Beni Zeki Alasya kurtardı. "Oğlum sen doğru ilaç almıyorsun" diye Serdar Serdaroğlu'na götürdü, onun yazdığı ilaç beni hayata döndürdü. Panik atak, evden çıkmak istemiyorsun, canın sıkılıyor küçücük bir şeyi büyütüyor kafa...
- Çok çalışmaktan mı oluyordu acaba?
Evet, çok yoruldum gerçekten, yorgun düştüm.
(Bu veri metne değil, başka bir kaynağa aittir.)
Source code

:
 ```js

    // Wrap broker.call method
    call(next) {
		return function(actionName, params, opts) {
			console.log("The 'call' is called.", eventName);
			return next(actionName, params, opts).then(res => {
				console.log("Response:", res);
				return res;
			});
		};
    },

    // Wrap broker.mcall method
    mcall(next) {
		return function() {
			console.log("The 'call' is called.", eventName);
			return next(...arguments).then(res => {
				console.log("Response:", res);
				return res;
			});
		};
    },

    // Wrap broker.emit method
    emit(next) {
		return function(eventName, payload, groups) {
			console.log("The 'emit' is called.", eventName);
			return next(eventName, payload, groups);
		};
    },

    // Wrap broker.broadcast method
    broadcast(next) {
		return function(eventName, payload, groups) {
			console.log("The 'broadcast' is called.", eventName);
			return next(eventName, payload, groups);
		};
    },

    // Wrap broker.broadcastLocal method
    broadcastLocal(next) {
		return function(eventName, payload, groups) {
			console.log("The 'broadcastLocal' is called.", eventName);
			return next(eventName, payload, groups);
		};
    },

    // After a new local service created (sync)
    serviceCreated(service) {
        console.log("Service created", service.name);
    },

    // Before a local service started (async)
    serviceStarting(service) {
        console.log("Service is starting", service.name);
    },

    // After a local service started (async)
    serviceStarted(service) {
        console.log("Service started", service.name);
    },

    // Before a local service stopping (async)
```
Ben, 10 yaşında tiyatroda sahneye çıktım, 16 yaşını bitirdiğim gün anneme ilk maaşımı götürdüm, 61 yıldır durmadan çalışıyorum ben.
- Siz duracak biri değilsiniz…
11 aydır evden çıkmıyoruz, okulda ders veriyorum, okulun yönetimi ile ilgileniyorum, tiyatroya gidiyorum oyun koyuyorum, en son oyunumun kadrosu 117 kişiydi, şimdi bunların hiçbiri yok. Olmayınca ne yapayım 3 kitap kitap yazdım, ilki altı günde 2. baskıyı yaptı.
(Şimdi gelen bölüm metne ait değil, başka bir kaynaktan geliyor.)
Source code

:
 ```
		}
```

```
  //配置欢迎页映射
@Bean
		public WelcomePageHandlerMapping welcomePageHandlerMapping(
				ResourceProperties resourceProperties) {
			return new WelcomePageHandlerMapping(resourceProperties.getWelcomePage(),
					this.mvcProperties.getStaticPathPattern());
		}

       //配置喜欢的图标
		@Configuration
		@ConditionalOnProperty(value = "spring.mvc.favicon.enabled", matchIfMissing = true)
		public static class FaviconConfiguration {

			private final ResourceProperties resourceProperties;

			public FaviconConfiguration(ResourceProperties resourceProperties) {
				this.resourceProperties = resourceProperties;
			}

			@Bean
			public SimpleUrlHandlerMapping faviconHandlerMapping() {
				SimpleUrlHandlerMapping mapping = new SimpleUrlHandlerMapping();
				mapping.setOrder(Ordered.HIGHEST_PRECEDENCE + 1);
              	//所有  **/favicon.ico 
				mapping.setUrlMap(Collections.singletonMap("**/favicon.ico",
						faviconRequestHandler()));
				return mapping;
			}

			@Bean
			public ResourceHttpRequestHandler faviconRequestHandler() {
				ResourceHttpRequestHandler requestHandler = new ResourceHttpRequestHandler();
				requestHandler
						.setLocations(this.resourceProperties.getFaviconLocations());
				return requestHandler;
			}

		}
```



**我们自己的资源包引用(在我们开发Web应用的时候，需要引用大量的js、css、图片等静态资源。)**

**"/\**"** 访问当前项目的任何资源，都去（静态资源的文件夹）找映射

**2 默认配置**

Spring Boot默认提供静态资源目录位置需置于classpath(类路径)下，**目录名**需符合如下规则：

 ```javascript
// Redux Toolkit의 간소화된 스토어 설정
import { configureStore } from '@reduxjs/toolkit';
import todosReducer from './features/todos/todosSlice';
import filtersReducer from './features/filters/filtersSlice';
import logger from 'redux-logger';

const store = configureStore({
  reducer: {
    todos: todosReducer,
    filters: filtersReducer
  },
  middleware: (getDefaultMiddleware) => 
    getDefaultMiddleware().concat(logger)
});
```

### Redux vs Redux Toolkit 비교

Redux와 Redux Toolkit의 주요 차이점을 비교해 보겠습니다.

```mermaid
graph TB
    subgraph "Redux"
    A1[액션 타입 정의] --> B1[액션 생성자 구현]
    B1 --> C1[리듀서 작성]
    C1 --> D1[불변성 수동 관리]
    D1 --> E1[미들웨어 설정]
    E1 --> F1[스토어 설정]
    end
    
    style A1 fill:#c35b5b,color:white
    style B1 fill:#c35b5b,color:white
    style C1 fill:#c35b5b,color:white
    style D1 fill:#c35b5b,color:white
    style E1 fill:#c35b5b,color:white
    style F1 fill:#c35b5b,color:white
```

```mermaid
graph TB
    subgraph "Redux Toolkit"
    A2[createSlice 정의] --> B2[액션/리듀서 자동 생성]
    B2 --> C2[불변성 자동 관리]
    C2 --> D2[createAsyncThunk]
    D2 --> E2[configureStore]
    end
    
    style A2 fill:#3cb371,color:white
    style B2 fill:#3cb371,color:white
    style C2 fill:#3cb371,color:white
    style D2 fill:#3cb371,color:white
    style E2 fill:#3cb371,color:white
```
Zeki Müren, ilk plağını babası Necdet Gezen’le yapmış, kitaptan özetle: “Zeki Abi bana küstü, bir gün ‘Müjdat benim tak- lidimi yapıyorsun, haydi benim hatırım yok, Necdet Abimin de mi hatırı yok? Lütfen artık yapma’ dedi. O günden sonra yapmadım.” “Demek ki alınmış” deyince gülüyor: “Çok benzetiyordum da ondan!”
DURURSAK DÜŞERİZ!
- Yoruldum demek şikayet etmek yok o zaman...
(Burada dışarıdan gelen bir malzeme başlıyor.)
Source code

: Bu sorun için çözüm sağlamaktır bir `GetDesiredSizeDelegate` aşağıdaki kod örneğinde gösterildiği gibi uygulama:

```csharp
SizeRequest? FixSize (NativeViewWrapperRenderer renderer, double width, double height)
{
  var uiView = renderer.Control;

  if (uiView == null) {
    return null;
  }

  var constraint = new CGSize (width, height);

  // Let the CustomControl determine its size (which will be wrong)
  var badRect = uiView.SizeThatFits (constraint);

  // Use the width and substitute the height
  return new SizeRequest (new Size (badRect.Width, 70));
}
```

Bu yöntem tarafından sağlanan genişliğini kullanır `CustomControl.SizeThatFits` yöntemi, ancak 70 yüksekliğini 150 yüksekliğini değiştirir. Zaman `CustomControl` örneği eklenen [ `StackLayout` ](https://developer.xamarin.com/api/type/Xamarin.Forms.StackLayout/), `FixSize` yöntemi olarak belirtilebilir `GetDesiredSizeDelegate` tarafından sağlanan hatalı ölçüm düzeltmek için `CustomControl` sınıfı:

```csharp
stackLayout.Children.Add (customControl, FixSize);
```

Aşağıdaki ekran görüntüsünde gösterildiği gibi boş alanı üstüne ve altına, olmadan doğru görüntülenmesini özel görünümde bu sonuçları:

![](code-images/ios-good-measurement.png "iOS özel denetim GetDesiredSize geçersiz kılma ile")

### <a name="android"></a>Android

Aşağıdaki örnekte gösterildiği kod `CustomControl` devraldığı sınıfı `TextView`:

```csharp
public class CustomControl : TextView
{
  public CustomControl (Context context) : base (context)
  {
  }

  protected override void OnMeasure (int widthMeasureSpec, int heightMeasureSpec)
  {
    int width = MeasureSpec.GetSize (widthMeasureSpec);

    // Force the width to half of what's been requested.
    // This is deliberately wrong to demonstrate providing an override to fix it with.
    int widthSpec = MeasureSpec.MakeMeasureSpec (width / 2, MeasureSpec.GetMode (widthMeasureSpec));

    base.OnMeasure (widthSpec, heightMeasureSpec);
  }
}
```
Şöyle yani aramızda konuşuyoruz (gülüyor)
- Üretmeden duramayacaksınız...
Durursak düşeriz… Durursam düşünce de durur düşünce durdu mu kelimeleri karıştırmaya başlar insan unutkanlık gelir beyne, ben üç bulmacayı çözmeden sokağa çıkmam, gazetelerimi okurum, sonra bulmacalarımı çözerim ona göre ayarlarım randevularımı…
- Pandemi süresince en çok özlediğiniz ne oldu?
Okulu, öğrencileri, öğretmen arkadaşlarını insan özlüyor. Hop dedi sahneden indik biz. Yılmaz Özdil’in Mustafa Kemal oyununu oynuyorduk, oratoryo gibi yapmıştım ben onu, kapalı gişe, insan sudan çıkmış balığa döner ama ben hemen kanalize ettim kendimi, resim yapmaya başladım, kışlık eve geldik bir daktilo var önümde, hayatımı yazmaya başlıyorum, anekdotlar halinde, sıçramalar halinde… Riya yok içinde, üç kağıt yok… Benim ne hırsım oldu ne hedeflerim her şey kendi kendine oldu...
TÜRKİYE'Yİ HIRS BU HALE GETİRDİ
- Nasıl oldu peki?
Ben fazla hırsın insanı kötüye yönelteceğine inanırım, hırs Türkiye’yi bu hale getirmiştir onu da size söyleyeyim. Onun yerine bilinçli çalışmak, emek. Emekle hırs çok farklı şeydir ben mesleğime emek verdim.
- Peki genel olarak hayata nasıl bakıyorsunuz?
Hayatın güzel yanlarını cımbızlıyorum ben, bugünkü havanın güzelliğine bakın mesela… Yarın atlayıp ormana gideceğiz, karavanım var… Ne yapayım hayatım, zaman azaldıkça daha ekonomik davranalım. Yaşamayı seviyorum. Başucu kitaplarım var. Sabahleyin Konfüyüs'ü elime aldım, "Seçkin kişi, iyi insan, nefsini aklıyla idare eder ve gerçek cesareti ödevlerini sarsılmadan yerine getirmekte bulur, bayağı adam nefsiyle aklını yönetir ve gerçek cesareti saygısızlıkta bulur" diyor. Ben de bunu yeni kitabıma aldım. Ekleyecek bir şeyi yok.